Another reason why the infrared spectral region is one of the most valuable for studying the background light due to galaxies is that there is a strong positive far-infrared K-correction with redshift. Unlike the situation in the UV through near-infrared spectral region, the energy distributions of galaxies at lambda gtapprox 80µm fall with increasing wavelength with a very steep dependence on lambda, therefore at longer wavelengths than this the K-correction can almost counter the cosmological effects of luminosity distance and surface brightness dimming so that the apparent flux density at a fixed observing frequency has little dependence on distance. The same effect holds to a more limited extent in the 3 - 20µm region.

Finally, it is possible that intervening galaxies may produce sufficient obscuration to eliminate optically-selected background quasars from flux-limited samples (Ostriker and Heisler 1984; Wright 1990; Fall and Pei 1993), especially if there has been strong evolution of the dust optical depth (Wang 1991a, b; Mazzei et al. 1993).
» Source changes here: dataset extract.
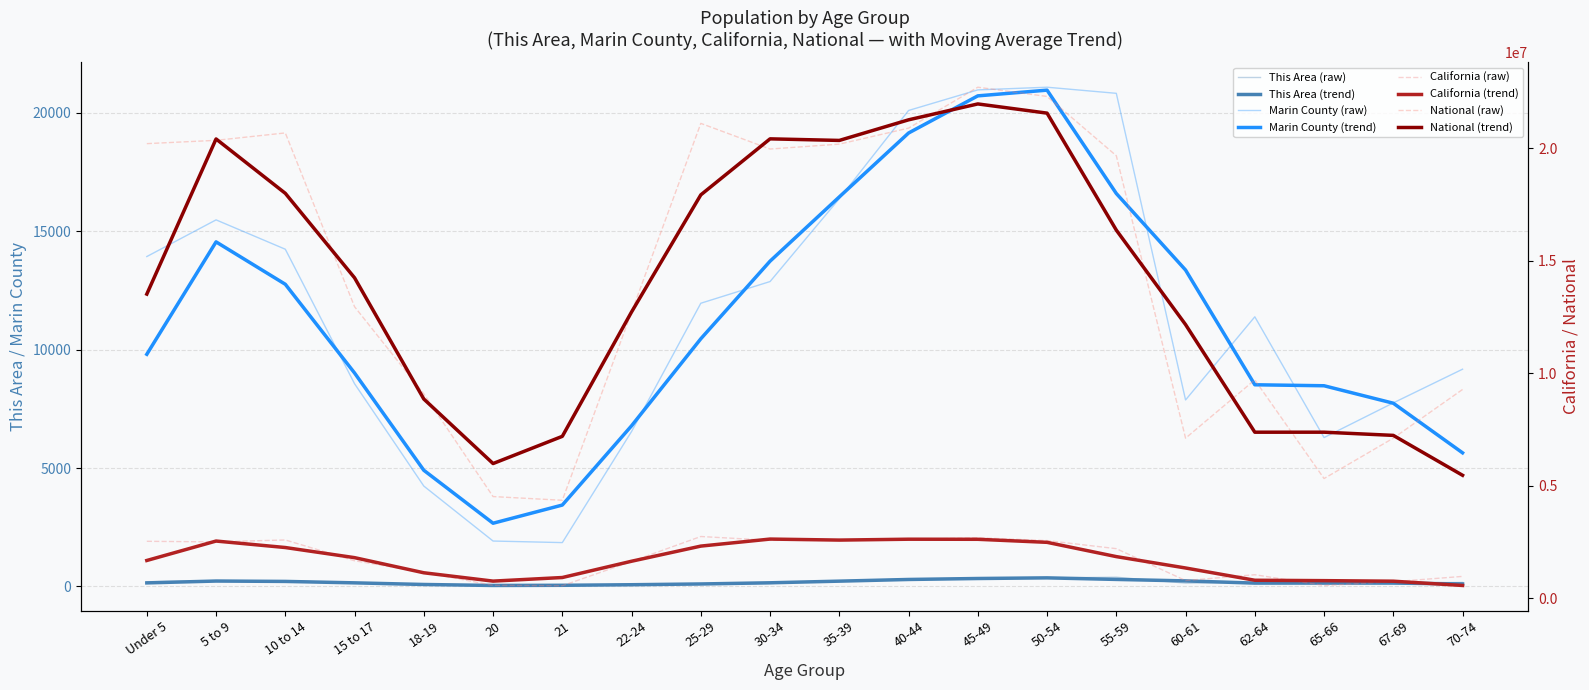

In California, how many points are lower than both neighbors (excluding endpoints)?

5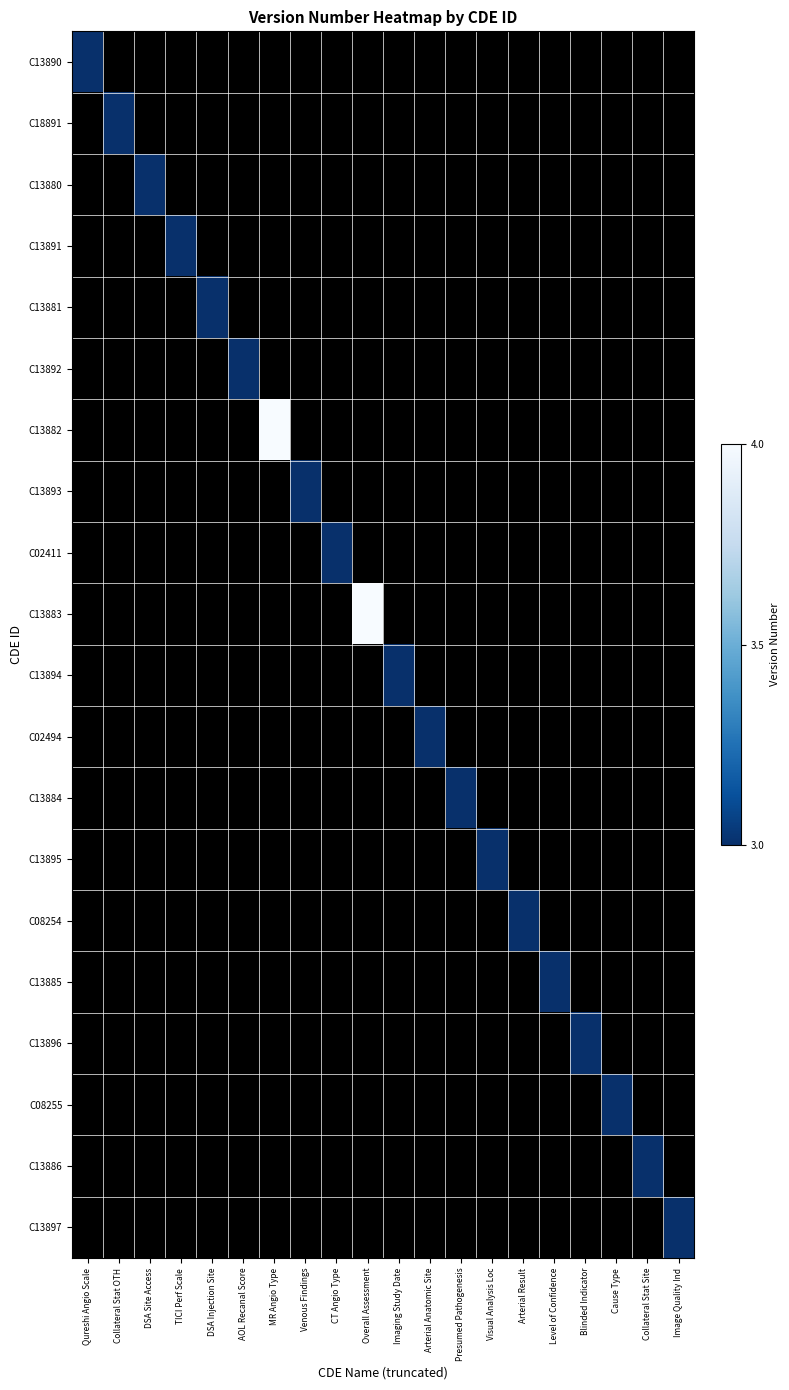

At how many categories does at least one series exceed 3?

2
It is therefore also possible that such an effect will obscure background young galaxies and proto-galaxies. At far-infrared wavelengths, not only will the obscuration be low enough to be insignificant, but the dust which is responsible for extinguishing the optical-UV light will re-emit this light in the far-infrared and submillimeter.
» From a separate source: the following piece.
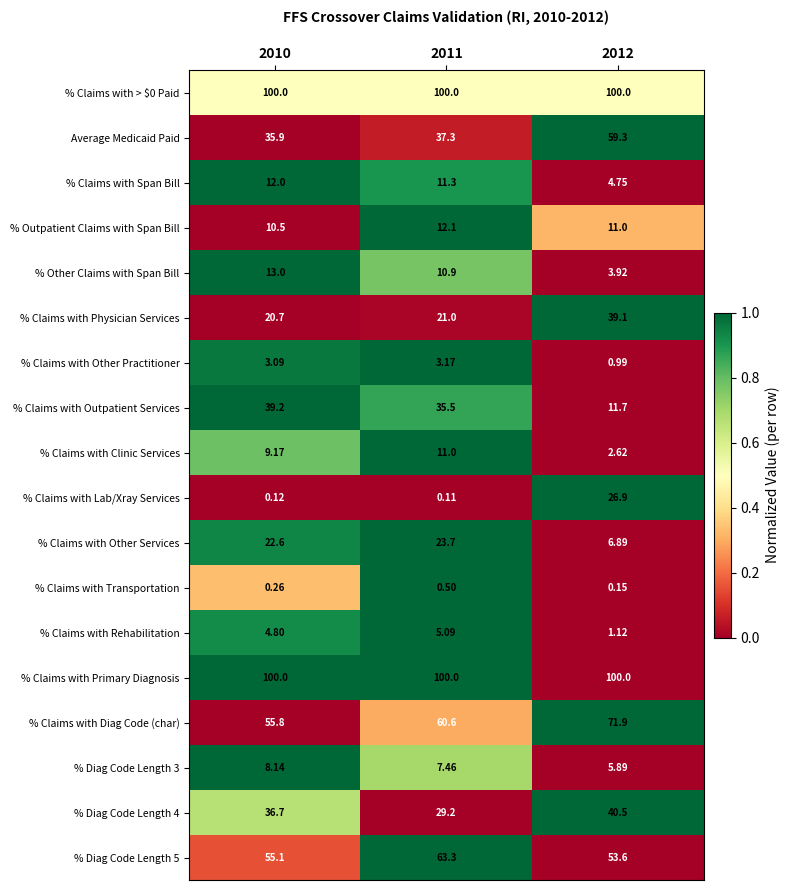

Which series changed the most between 2010 and 2012?

% Claims with Outpatient Services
Mike Hauser has given us an excellent summary of the observational results on the infrared backgrounds. For the purposes of my discussion of the theoretical backgrounds expected from galaxies and protogalaxies, I summarize on Figure 1 the most recent observational limits from DIRBE and FIRAS on COBE. As Mike has described, the DIRBE data do not yet include any foreground subtraction, pending the very difficult task of modeling the galactic emission in detail. The spectacular FIRAS results of Mather et al. (1993) do include a galactic foreground subtraction, and have a maximum deviation from the CMB blackbody spectrum in the 2 - 20 cm-1 region of 0.03% of the peak of the CMB spectrum. However, as Wright et al. (1993) have noted, this foreground subtraction is not appropriate for modeling the cosmological backgrounds due to the integrated light of galaxies because the background itself is expected to have a spectral shape similar to that of the galaxy, thus the "galactic foreground" that has been subtracted could include some cosmological background. Wright et al. used a csc |b| method of galactic foreground subtraction to avoid this problem, and from their integrated galaxy light model fits I estimate a maximum deviation of about twice that inferred by Mather et al. This is illustrated by the upper of the two heavy solid lines in Figure 1.